Bavinck insists that both the “church-dogmatic” and the “historical-scientific” views of Christianity “contend to be the ‘historical, authentic understanding of the gospel.’” He is resisting the oft implied idea that old dogma is just superstition and tradition, whereas liberal theology is scientific and based on up-to-date research. The views of Hegel, Schelling, Harnack and company are, in fact, reducible to old heresies from church history: “What appears to be new is often very old.” (41)

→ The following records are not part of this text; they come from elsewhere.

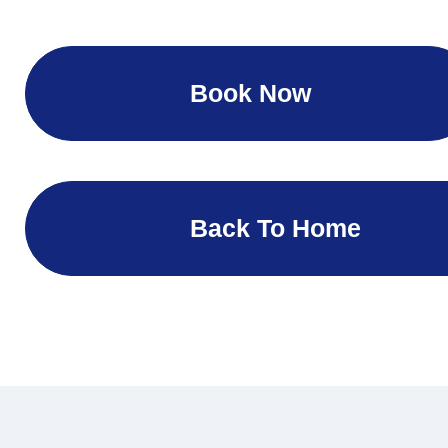
Book Now
Back To Home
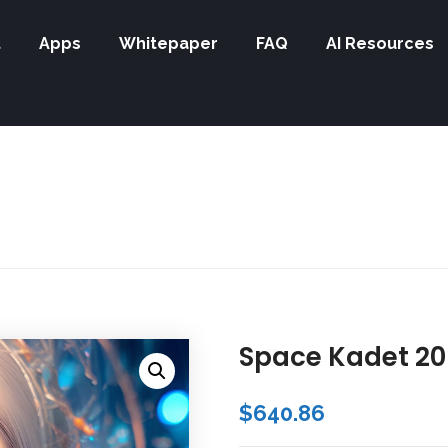
t
Apps
Whitepaper
FAQ
AI Resources
Space Kadet 20
$
640.86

Faith Seeking Understanding
Bavinck goes on to argue for orthodoxy as the true historical form of Christianity from earliest times to the present. The New Testament itself contains the highest form of Christology, which Chalcedon codifies and systematizes. But Chaldecon does not add new content to New Testament Christology. The idea that the divinity of Jesus was derived from pagan superstition is not supported by the fact that Paul and the Synoptics both portray Jesus as divine. The attempt to re-date the New Testament to the second century floundered on the rock of the four cardinal letters of Paul being incontestably early and on the self-witness of Jesus himself as attested in the earliest gospels. Bavinck concludes: “Open-minded historical research thus leads to the conviction that Jesus according to his own words and the faith of the church from the beginning was the Christ.” (46) It is important, however, not to overstate Bavinck’s conclusion or we will be misled. He does not say that the divinity of Jesus the Messiah can be arrived at by means of neutral, historical research. Bavinck only says that such research can uncover the fact that the earliest Christians believed this to be so. But faith is required in order to accept Jesus as the Christ: “whoever wants to acknowledge Jesus as divine must be minded to do the will of the Father. ‘The pure of heart shall see God.’” (41) This is a “rigorously scientific statement,” which is to say that it is scientifically demonstrable that the only way to agree with the gospel of the church is to put one’s faith in Jesus Christ. Science leads us to the point of decision, but it does not decide for us. Scholarship and the personal faith of the scholar cannot be divided and kept in air-tight compartments. They inevitably affect one another.
Bavinck thus opens the door to a dogmatics in which both faith and reason play their parts, a science which is not dogmatically closed off to the mighty acts of God in history. This is a solid basis for a post-critical and theological interpretation of Scripture in which the interpreter perceives the true reality revealed in text, namely, the living God, the transcendent Creator, and the One who became man in the person of Jesus the Christ. The search for the essence of Christianity terminates on the person of Christ, who is historical but received only by faith.